> [EXERCISE BRIEF]:
A verbatim repeat of the lines below is required, with the pictures removed.

*** MATERIAL PROVIDED

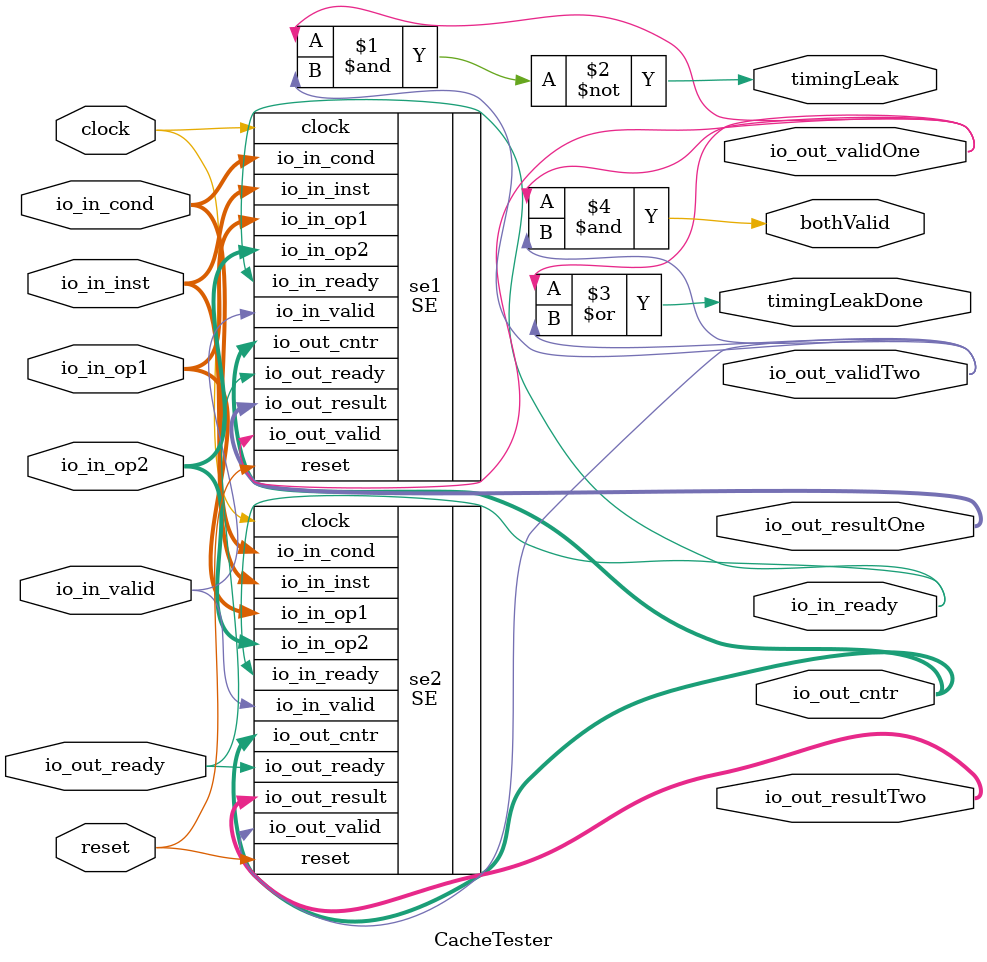
<source format=v>

`include "../SE_verilog/SE_cache.v"

module CacheTester (
  input clock,
  input reset,
  input [7:0] io_in_inst,
  input [127:0] io_in_op1,
  input [127:0] io_in_op2,
  input [127:0] io_in_cond,
  input  io_in_valid,
  output io_in_ready,
  output [127:0] io_out_resultOne,
  output [127:0] io_out_resultTwo,
  output io_out_validOne,
  output io_out_validTwo,
  input io_out_ready,
  output [7:0] io_out_cntr,
  output timingLeak,
  output timingLeakDone,
  output bothValid
);

SE se1(
  .clock(clock),
  .reset(reset),
  .io_in_inst(io_in_inst),
  .io_in_op1(io_in_op1),
  .io_in_op2(io_in_op2),
  .io_in_cond(io_in_cond),
  .io_in_valid(io_in_valid),
  .io_in_ready(io_in_ready),
  .io_out_result(io_out_resultOne),
  .io_out_valid(io_out_validOne),
  .io_out_ready(io_out_ready),
  .io_out_cntr(io_out_cntr)
);

SE se2(
  .clock(clock),
  .reset(reset),
  .io_in_inst(io_in_inst),
  .io_in_op1(io_in_op1),
  .io_in_op2(io_in_op2),
  .io_in_cond(io_in_cond),
  .io_in_valid(io_in_valid),
  .io_in_ready(io_in_ready),
  .io_out_result(io_out_resultTwo),
  .io_out_valid(io_out_validTwo),
  .io_out_ready(io_out_ready),
  .io_out_cntr(io_out_cntr)
);

assign timingLeak = ~(io_out_validOne & io_out_validTwo);
assign timingLeakDone = io_out_validOne | io_out_validTwo;
assign bothValid = io_out_validOne & io_out_validTwo;

endmodule
</source>
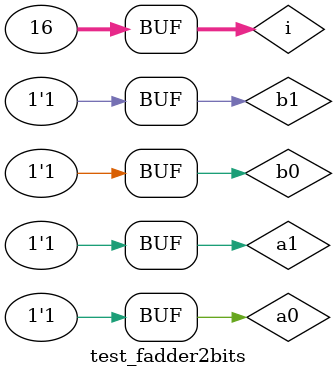
<source format=v>
`include "fadder.v"

module fadder2bits(input a0, a1, b0, b1, output cout, sum0, sum1);
    wire cin0, cout0;
    assign cin0 = 0;
    fadder f0 (.a(a0), .b(b0), .cin(cin0), .cout(cout0), .sum(sum0));
    fadder f1 (.a(a1), .b(b1), .cin(cout0), .cout(cout), .sum(sum1));

endmodule


module test_fadder2bits;
    reg a0, a1, b0, b1;
    wire cout, sum0, sum1;
    integer i;

    fadder2bits f2bits (.a0(a0), .a1(a1), .b0(b0), .b1(b1), .cout(cout), .sum0(sum0), .sum1(sum1));

    initial begin
        a0 <= 0;
        a1 <= 0;
        b0 <= 0;
        b1 <= 0;

        $monitor("numero 1: %0b%0b\nnumero 2: %0b%0b\nResultado: %0b%0b%0b\n", a1, a0, b1, b0, cout, sum1, sum0);

        
        for (i = 0;i < 16;i = i + 1) begin
            {a0, a1, b0, b1} = i;
            #10;
        end

    end
endmodule
</source>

******

> [RESPONSE FOR THIS EXERCISE]:
<source format=v>

`include "../SE_verilog/SE_cache.v"

module CacheTester (
  input clock,
  input reset,
  input [7:0] io_in_inst,
  input [127:0] io_in_op1,
  input [127:0] io_in_op2,
  input [127:0] io_in_cond,
  input  io_in_valid,
  output io_in_ready,
  output [127:0] io_out_resultOne,
  output [127:0] io_out_resultTwo,
  output io_out_validOne,
  output io_out_validTwo,
  input io_out_ready,
  output [7:0] io_out_cntr,
  output timingLeak,
  output timingLeakDone,
  output bothValid
);

SE se1(
  .clock(clock),
  .reset(reset),
  .io_in_inst(io_in_inst),
  .io_in_op1(io_in_op1),
  .io_in_op2(io_in_op2),
  .io_in_cond(io_in_cond),
  .io_in_valid(io_in_valid),
  .io_in_ready(io_in_ready),
  .io_out_result(io_out_resultOne),
  .io_out_valid(io_out_validOne),
  .io_out_ready(io_out_ready),
  .io_out_cntr(io_out_cntr)
);

SE se2(
  .clock(clock),
  .reset(reset),
  .io_in_inst(io_in_inst),
  .io_in_op1(io_in_op1),
  .io_in_op2(io_in_op2),
  .io_in_cond(io_in_cond),
  .io_in_valid(io_in_valid),
  .io_in_ready(io_in_ready),
  .io_out_result(io_out_resultTwo),
  .io_out_valid(io_out_validTwo),
  .io_out_ready(io_out_ready),
  .io_out_cntr(io_out_cntr)
);

assign timingLeak = ~(io_out_validOne & io_out_validTwo);
assign timingLeakDone = io_out_validOne | io_out_validTwo;
assign bothValid = io_out_validOne & io_out_validTwo;

endmodule
</source>
<source format=v>
`include "fadder.v"

module fadder2bits(input a0, a1, b0, b1, output cout, sum0, sum1);
    wire cin0, cout0;
    assign cin0 = 0;
    fadder f0 (.a(a0), .b(b0), .cin(cin0), .cout(cout0), .sum(sum0));
    fadder f1 (.a(a1), .b(b1), .cin(cout0), .cout(cout), .sum(sum1));

endmodule


module test_fadder2bits;
    reg a0, a1, b0, b1;
    wire cout, sum0, sum1;
    integer i;

    fadder2bits f2bits (.a0(a0), .a1(a1), .b0(b0), .b1(b1), .cout(cout), .sum0(sum0), .sum1(sum1));

    initial begin
        a0 <= 0;
        a1 <= 0;
        b0 <= 0;
        b1 <= 0;

        $monitor("numero 1: %0b%0b\nnumero 2: %0b%0b\nResultado: %0b%0b%0b\n", a1, a0, b1, b0, cout, sum1, sum0);

        
        for (i = 0;i < 16;i = i + 1) begin
            {a0, a1, b0, b1} = i;
            #10;
        end

    end
endmodule
</source>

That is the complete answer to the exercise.